Transcribe the line holding "Men's pocket watches" together with every line after it, through the end of the records, exactly and with no pictures.

(Stored data entries)
***
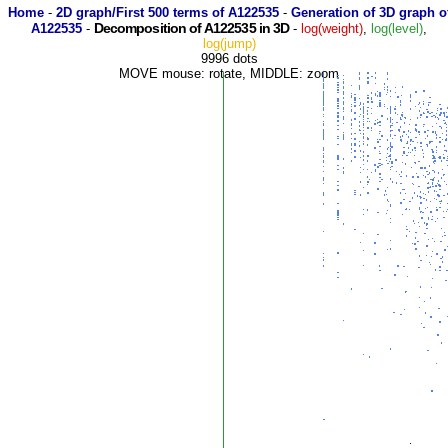
Home
-
2D graph/First 500 terms of A122535
-
Generation of 3D graph o
Decomposition of A122535 in 3D
A122535
-
-
log(weight)
,
log(level)
,
log(jump)
9996 dots
MOVE mouse: rotate, MIDDLE: zoom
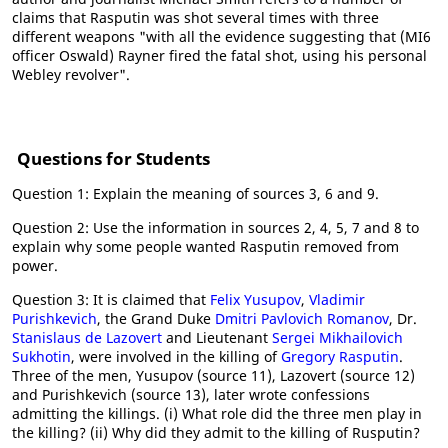
claims that Rasputin was shot several times with three
different weapons "with all the evidence suggesting that (MI6
officer Oswald) Rayner fired the fatal shot, using his personal
Webley revolver".
Questions for Students
Question 1: Explain the meaning of sources 3, 6 and 9.
Question 2: Use the information in sources 2, 4, 5, 7 and 8 to
explain why some people wanted Rasputin removed from
power.
Question 3: It is claimed that
Felix Yusupov
,
Vladimir
Purishkevich
, the Grand Duke
Dmitri Pavlovich Romanov
, Dr.
Stanislaus de Lazovert
and Lieutenant
Sergei Mikhailovich
Sukhotin
, were involved in the killing of
Gregory Rasputin
.
Three of the men, Yusupov (source 11), Lazovert (source 12)
and Purishkevich (source 13), later wrote confessions
admitting the killings. (i) What role did the three men play in
the killing? (ii) Why did they admit to the killing of Rusputin?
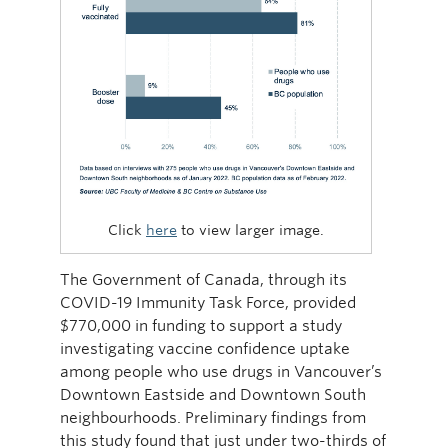
Click
here
to view larger image.
The Government of Canada, through its
COVID-19 Immunity Task Force, provided
$770,000 in funding to support a study
investigating vaccine confidence uptake
among people who use drugs in Vancouver’s
Downtown Eastside and Downtown South
neighbourhoods. Preliminary findings from
this study found that just under two-thirds of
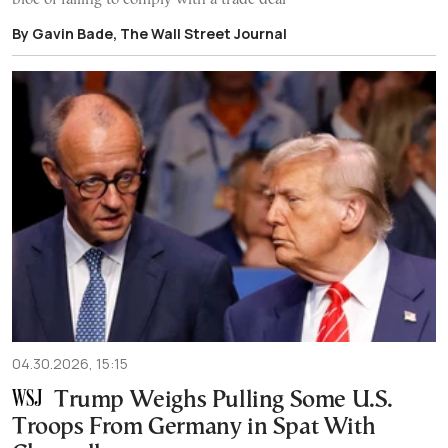
By Gavin Bade, The Wall Street Journal
04.30.2026, 15:15
Trump Weighs Pulling Some U.S.
Troops From Germany in Spat With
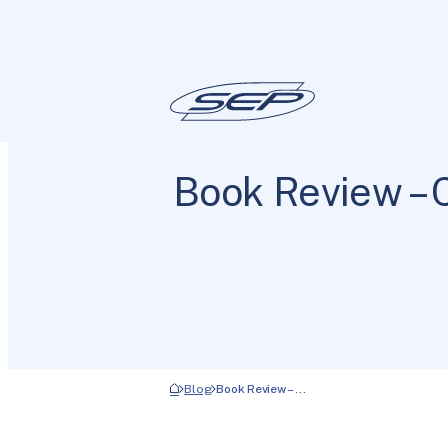
Book Review – 
Blog
Book Review – …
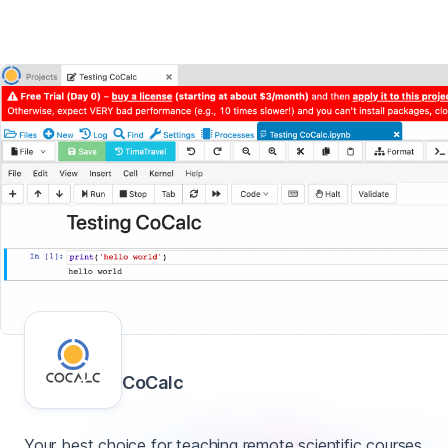
CoCalc
Your best choice for teaching remote scientific courses.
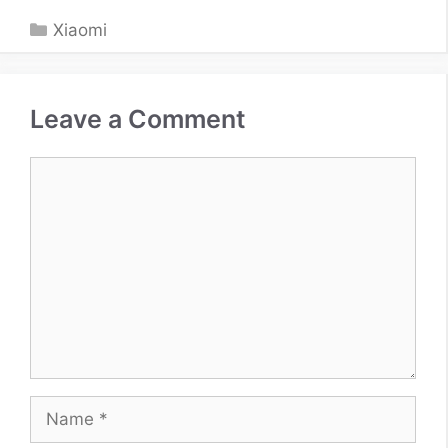
Categories
Xiaomi
Leave a Comment
Comment
Name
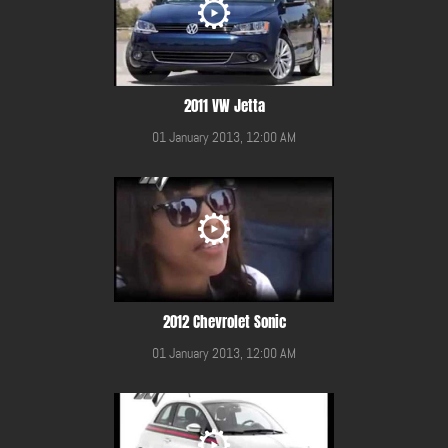
2011 VW Jetta
01 January 2013, 12:00 AM
2012 Chevrolet Sonic
01 January 2013, 12:00 AM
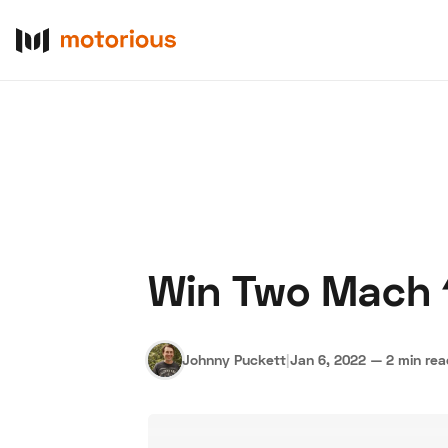
Win Two Mach 
About Us
Become a De
Johnny Puckett
|
Jan 6, 2022
—
2 min re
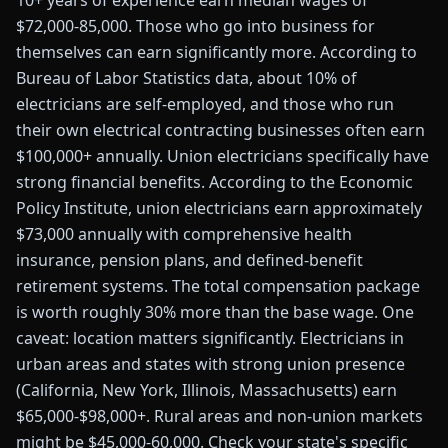
10+ years of experience earn median wages of
$72,000-85,000. Those who go into business for
themselves can earn significantly more. According to
Bureau of Labor Statistics data, about 10% of
electricians are self-employed, and those who run
their own electrical contracting businesses often earn
$100,000+ annually. Union electricians specifically have
strong financial benefits. According to the Economic
Policy Institute, union electricians earn approximately
$73,000 annually with comprehensive health
insurance, pension plans, and defined-benefit
retirement systems. The total compensation package
is worth roughly 30% more than the base wage. One
caveat: location matters significantly. Electricians in
urban areas and states with strong union presence
(California, New York, Illinois, Massachusetts) earn
$65,000-$98,000+. Rural areas and non-union markets
might be $45,000-60,000. Check your state's specific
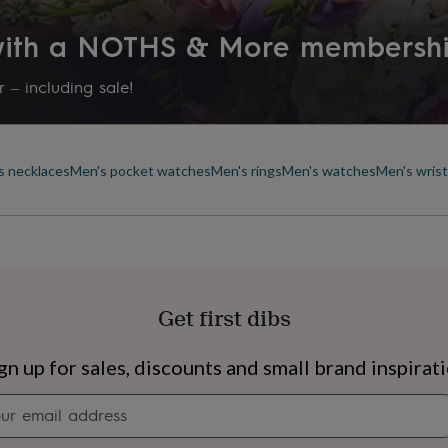
 with a NOTHS & More membersh
 – including sale!
s necklaces
Men's pocket watches
Men's rings
Men's watches
Men's wris
Get first dibs
s
Engagement
Exam
gn up for sales, discounts and small brand inspirat
Newsletter
signup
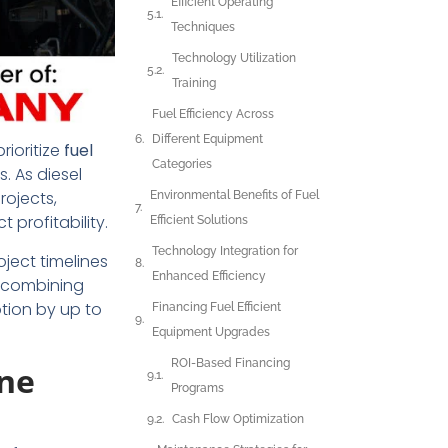
Efficient Operating
Techniques
Technology Utilization
Training
Fuel Efficiency Across
Different Equipment
rioritize
fuel
Categories
. As diesel
rojects,
Environmental Benefits of Fuel
profitability.
Efficient Solutions
Technology Integration for
ject timelines
Enhanced Efficiency
 combining
tion by up to
Financing Fuel Efficient
Equipment Upgrades
ROI-Based Financing
ine
Programs
Cash Flow Optimization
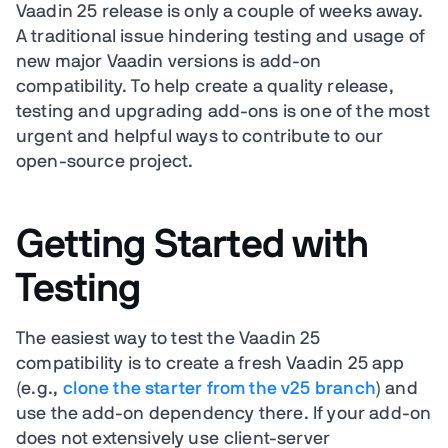
Vaadin 25 release is only a couple of weeks away.
A traditional issue hindering testing and usage of
new major Vaadin versions is add-on
compatibility. To help create a quality release,
testing and upgrading add-ons is one of the most
urgent and helpful ways to contribute to our
open-source project.
Getting Started with
Testing
The easiest way to test the Vaadin 25
compatibility is to create a fresh Vaadin 25 app
(e.g.,
clone the starter from the v25 branch
) and
use the add-on dependency there.
If your add-on
does not extensively use client-server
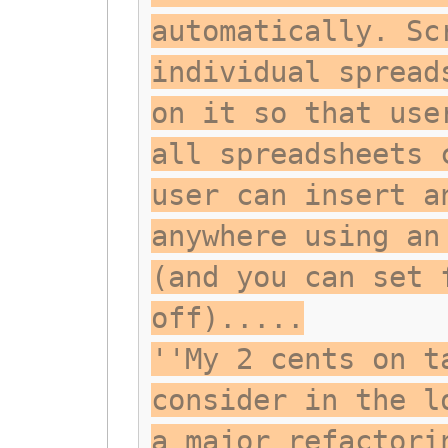
automatically. Sc
individual spread
on it so that use
all spreadsheets 
user can insert a
anywhere using an
(and you can set 
off).....
''My 2 cents on t
consider in the l
a major refactori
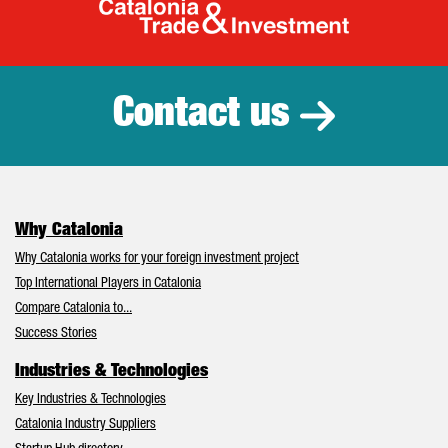
Catalonia Tr
Contact us
Why Catalonia
Why Catalonia works for your foreign investment project
Top International Players in Catalonia
Compare Catalonia to...
Success Stories
Industries & Technologies
Key Industries & Technologies
Catalonia Industry Suppliers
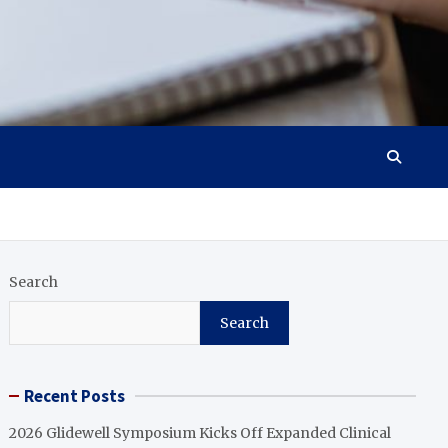
Search
Search
Recent Posts
2026 Glidewell Symposium Kicks Off Expanded Clinical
***
Solution below.
Men's pocket watches
Men's rings
Men's watches
Men's wris
Get first dibs
s
Engagement
Exam
gn up for sales, discounts and small brand inspirat
Newsletter
signup
Efficient Operating
Techniques
Technology Utilization
Training
Fuel Efficiency Across
Different Equipment
rioritize
fuel
Categories
. As diesel
rojects,
Environmental Benefits of Fuel
profitability.
Efficient Solutions
Technology Integration for
ject timelines
Enhanced Efficiency
 combining
tion by up to
Financing Fuel Efficient
Equipment Upgrades
ROI-Based Financing
ine
Programs
Cash Flow Optimization
Vaadin 25 release is only a couple of weeks away.
A traditional issue hindering testing and usage of
new major Vaadin versions is add-on
compatibility. To help create a quality release,
testing and upgrading add-ons is one of the most
urgent and helpful ways to contribute to our
open-source project.
Getting Started with
Testing
The easiest way to test the Vaadin 25
compatibility is to create a fresh Vaadin 25 app
(e.g.,
clone the starter from the v25 branch
) and
use the add-on dependency there.
If your add-on
does not extensively use client-server
automatically. Sc
individual spread
on it so that use
all spreadsheets 
user can insert a
anywhere using an
(and you can set 
off).....
''My 2 cents on t
consider in the l
a major refactori
Catalonia Tr
Contact us
Why Catalonia
Why Catalonia works for your foreign investment project
Top International Players in Catalonia
Compare Catalonia to...
Success Stories
Industries & Technologies
Key Industries & Technologies
Catalonia Industry Suppliers
Search
Search
Recent Posts
2026 Glidewell Symposium Kicks Off Expanded Clinical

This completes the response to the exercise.